I don't need to keep the information in the class once I have parsed it out so I was thinking perhaps it could be cleared or reset somehow and then updated to hold the new url information from page 2:n but I have no idea how to do this?

Alternatively if anyone knows another way to grab this specific data from this page and the following ones then that would be equally helpful?

Many thanks in advance.


Solution

  • How about using selenium and phantomjs instead of PyQt.
    You can easily get selenium by executing "pip install selenium". If you use Mac you can get phantomjs by executing "brew install phantomjs". If your PC is Windows use choco instead of brew, or Ubuntu use apt-get.

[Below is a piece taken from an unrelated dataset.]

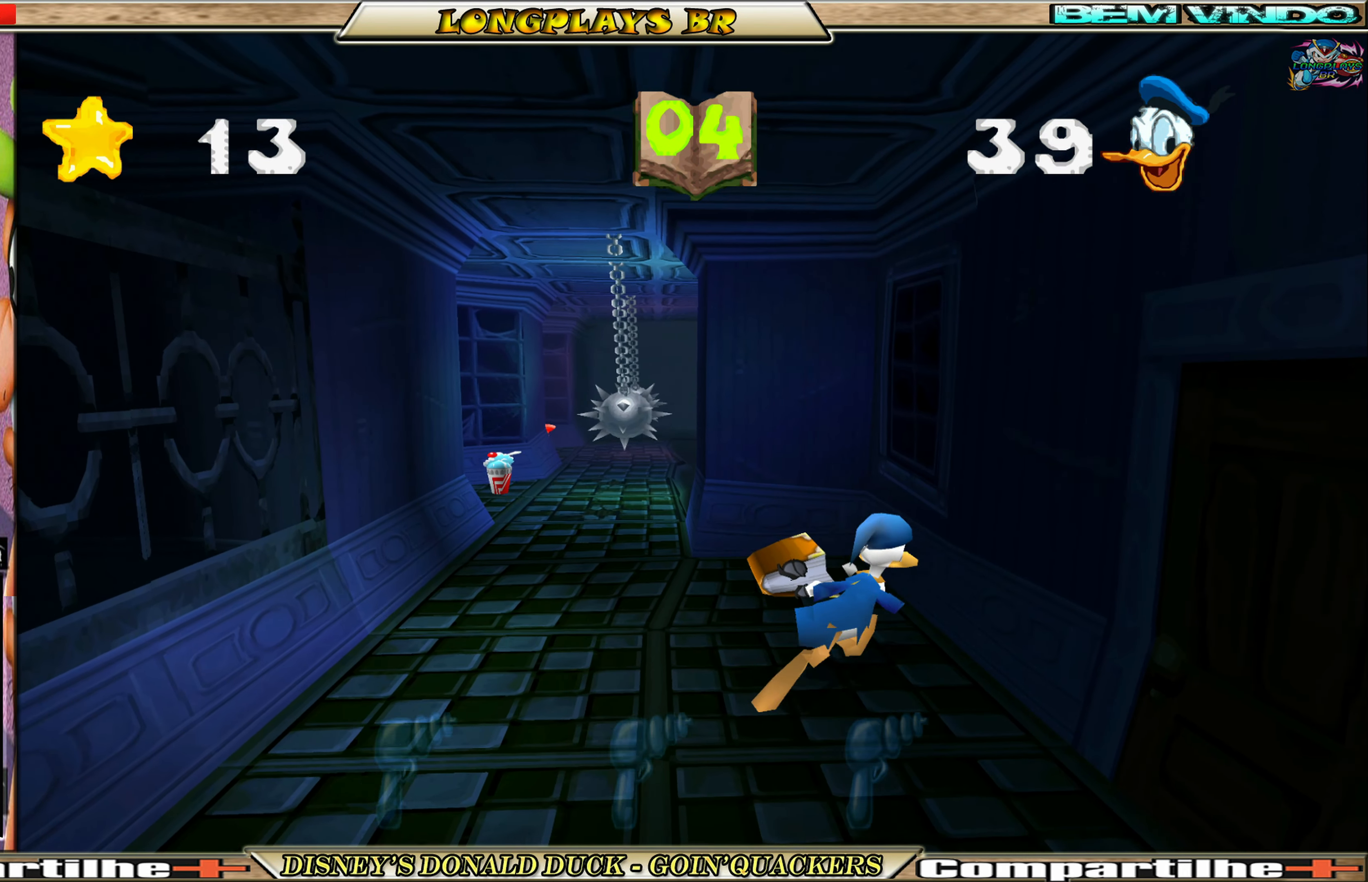
{"buttons": ["DPAD_UP", "DPAD_RIGHT"], "left_stick": "center", "events": [[283, "DPAD_RIGHT", "down"]]}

    from selenium import webdriver
    from bs4 import BeautifulSoup
    
    base_url = "https://uk.reuters.com"
    first_page = "/business/markets/index/.FTSE?sortBy=&sortDir=&pn=1"
    
    browser = webdriver.PhantomJS()
    
    # PARSE THE HTML
    browser.get(base_url + first_page)
    soup = BeautifulSoup(browser.page_source, "lxml")
    row_data = soup.find('div', attrs={'class':'column1 gridPanel grid8'})
    
    # PARSE ALL ROW DATA
    stripe_rows = row_data.findAll('tr', attrs={'class':'stripe'})
    non_stripe_rows = row_data.findAll('tr', attrs={'class':''})
    print(len(stripe_rows), len(non_stripe_rows))
    
    # GO TO THE NEXT PAGE
    next_button = soup.find("li", attrs={"class":"next"})
    while next_button:
      next_page = next_button.find("a")["href"]
      browser.get(base_url + next_page)
      soup = BeautifulSoup(browser.page_source, "lxml")
      row_data = soup.find('div', attrs={'class':'column1 gridPanel grid8'})
      stripe_rows = row_data.findAll('tr', attrs={'class':'stripe'})
      non_stripe_rows = row_data.findAll('tr', attrs={'class':''})
      print(len(stripe_rows), len(non_stripe_rows))
      next_button = soup.find("li", attrs={"class":"next"})
    
    # DONT FORGET THIS!!
    browser.quit()
    

    I know the code above is not efficient (too slow I feel), but I think that it will bring you the results you desire. In addition, if the web page you want to scrape does not use Javascript, even PhantomJS and selenium are unnecessary. You can use the requests module. However, since I wanted to show you the contrast with PyQt, I used PhantomJS and Selenium in this answer.